Quick Definition

A FICO score is a three-digit number between 300 and 850 that represents how likely you are to repay a debt. It's calculated by Fair Isaac Corporation (the company behind the FICO name) using data from your credit report. Think of it as a grade for your borrowing behavior — the higher the number, the less risky you look to lenders.

Over 90% of top lenders use FICO scores when making credit decisions. If you've applied for a mortgage, auto loan, or credit card recently, someone pulled a FICO score on you.

How It Works

FICO scores aren't one thing — there are dozens of versions. FICO 8 is the most widely used for general lending. FICO 9 handles medical debt differently. Auto lenders often use FICO Auto Scores, mortgage lenders use older versions (FICO 2, 4, or 5). The range is always 300–850, but the formula varies slightly by version and industry.

All FICO scores are built from five factors, each weighted differently:

FactorWeightWhat It Measures
Payment History35%Whether you pay on time. One late payment can drop your score 50–100 points.
Amounts Owed30%Your credit utilization — how much of your available credit you're using.
Length of Credit History15%Age of your oldest account, newest account, and average age of all accounts.
Credit Mix10%Having both revolving (cards) and installment (loans) credit helps.
New Credit10%Recent hard inquiries and newly opened accounts.

The score ranges break down roughly like this: 800–850 is exceptional, 740–799 is very good, 670–739 is good, 580–669 is fair, and below 580 is poor. The difference between "fair" and "very good" can be the difference between a 7% interest rate and a 3% rate on a car loan — that's thousands of dollars over the life of the loan.

Why It Matters for Credit Repair

Since payment history (35%) and amounts owed (30%) make up 65% of your score, those are the highest-use targets for credit repair. Removing a false late payment or incorrect charge-off directly attacks the biggest factor. Paying down balances — or disputing inflated balances — hits the second biggest factor.

Negative items like collections, charge-offs, and late payments age off your report after 7 years (bankruptcies after 10). But you don't have to wait — if any of that information is inaccurate, reported in violation of Metro 2 standards, or unverifiable, you have the right to dispute it under the FCRA right now.

Even if a negative item is accurate and can't be removed, the damage it does to your score decreases over time. A 3-year-old late payment hurts far less than one from 3 months ago.

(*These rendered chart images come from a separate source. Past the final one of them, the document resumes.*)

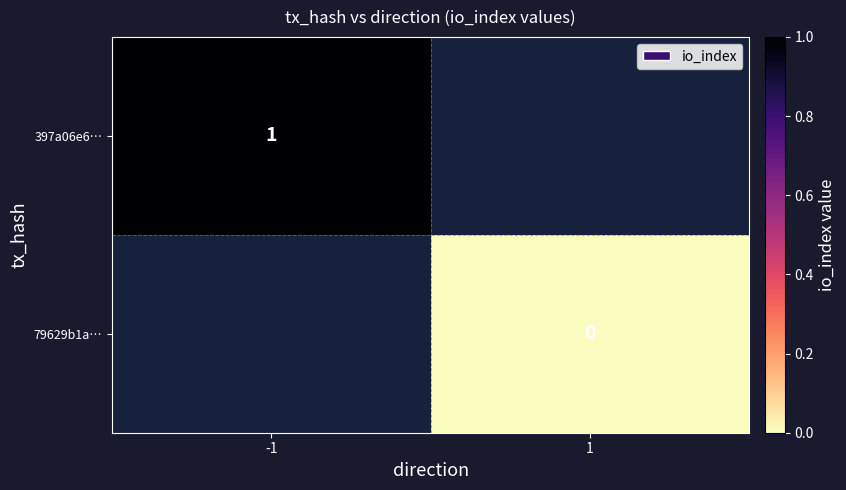

True or false: 397a06e6… has a value of 0 at -1.

False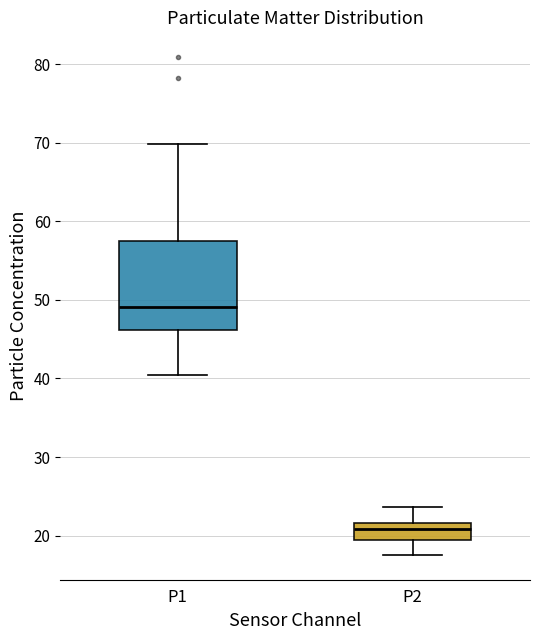

Which box's median line is the highest?

P1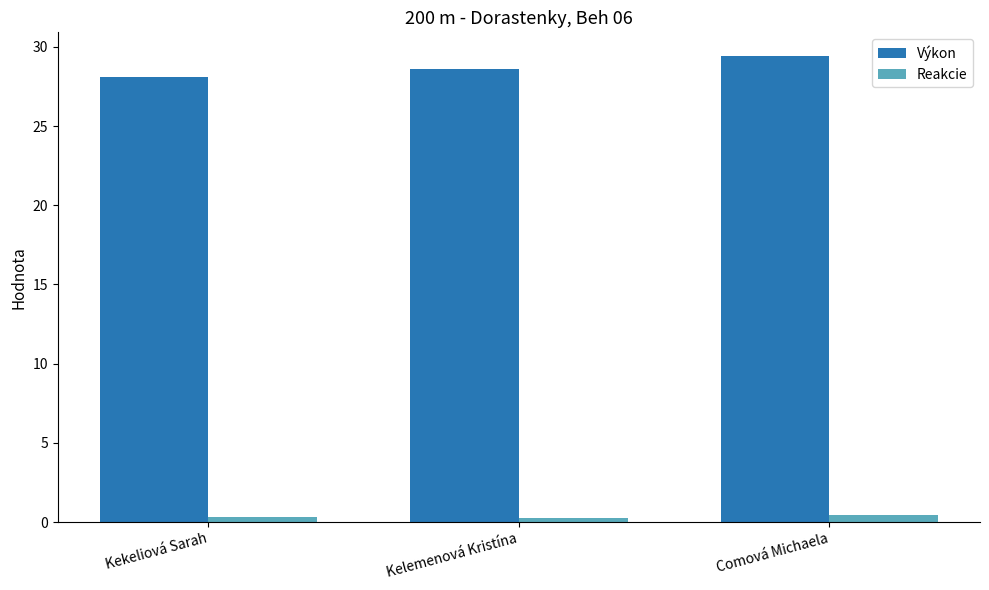

The value of Reakcie at Comová Michaela is 0.4. True or false?

True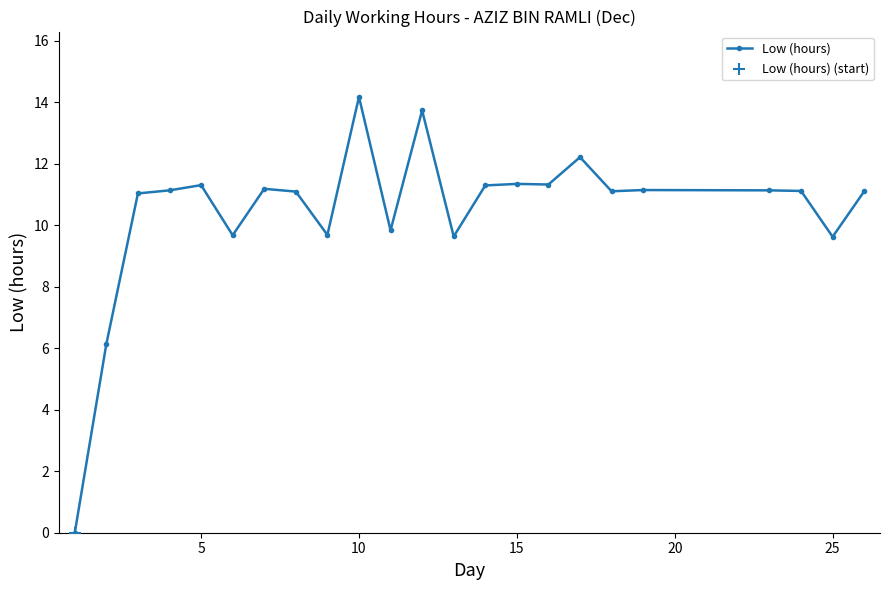

What is the maximum value shown in the chart?

14.2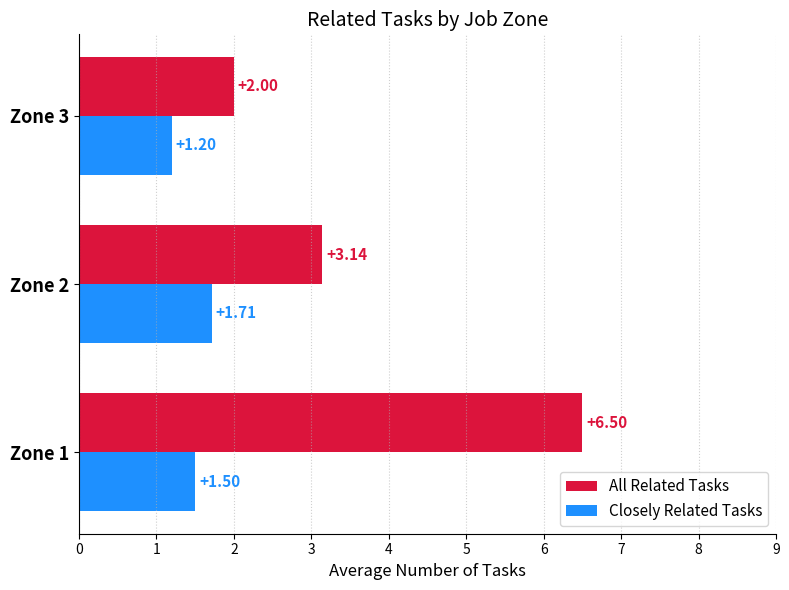

Where is Closely Related Tasks nearest to the value 1?

Zone 3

What Most People Get Wrong

  • Myth: Checking your own credit hurts your score. It doesn't. Checking your own credit is a soft inquiry, which has zero impact. Only hard inquiries (from lenders when you apply for credit) affect your score.
  • Myth: Closing old cards improves your score. Usually the opposite is true. Closing an account reduces your available credit (raising utilization) and can lower your average account age.
  • Myth: Carrying a balance builds credit. You don't need to pay interest to build a good payment history. Paying in full every month is better — it keeps utilization low and avoids interest charges.
  • Myth: Your FICO score is a single number. You actually have many FICO scores. Each bureau generates one using their data, and different loan types use different FICO versions. That's why scores can vary when you check different sources.

Jess's Take

the FICO score feels like this mysterious black box but honestly 65% of it comes down to two things — pay on time and keep your balances low. fix those two things and the score follows. everything else is optimization.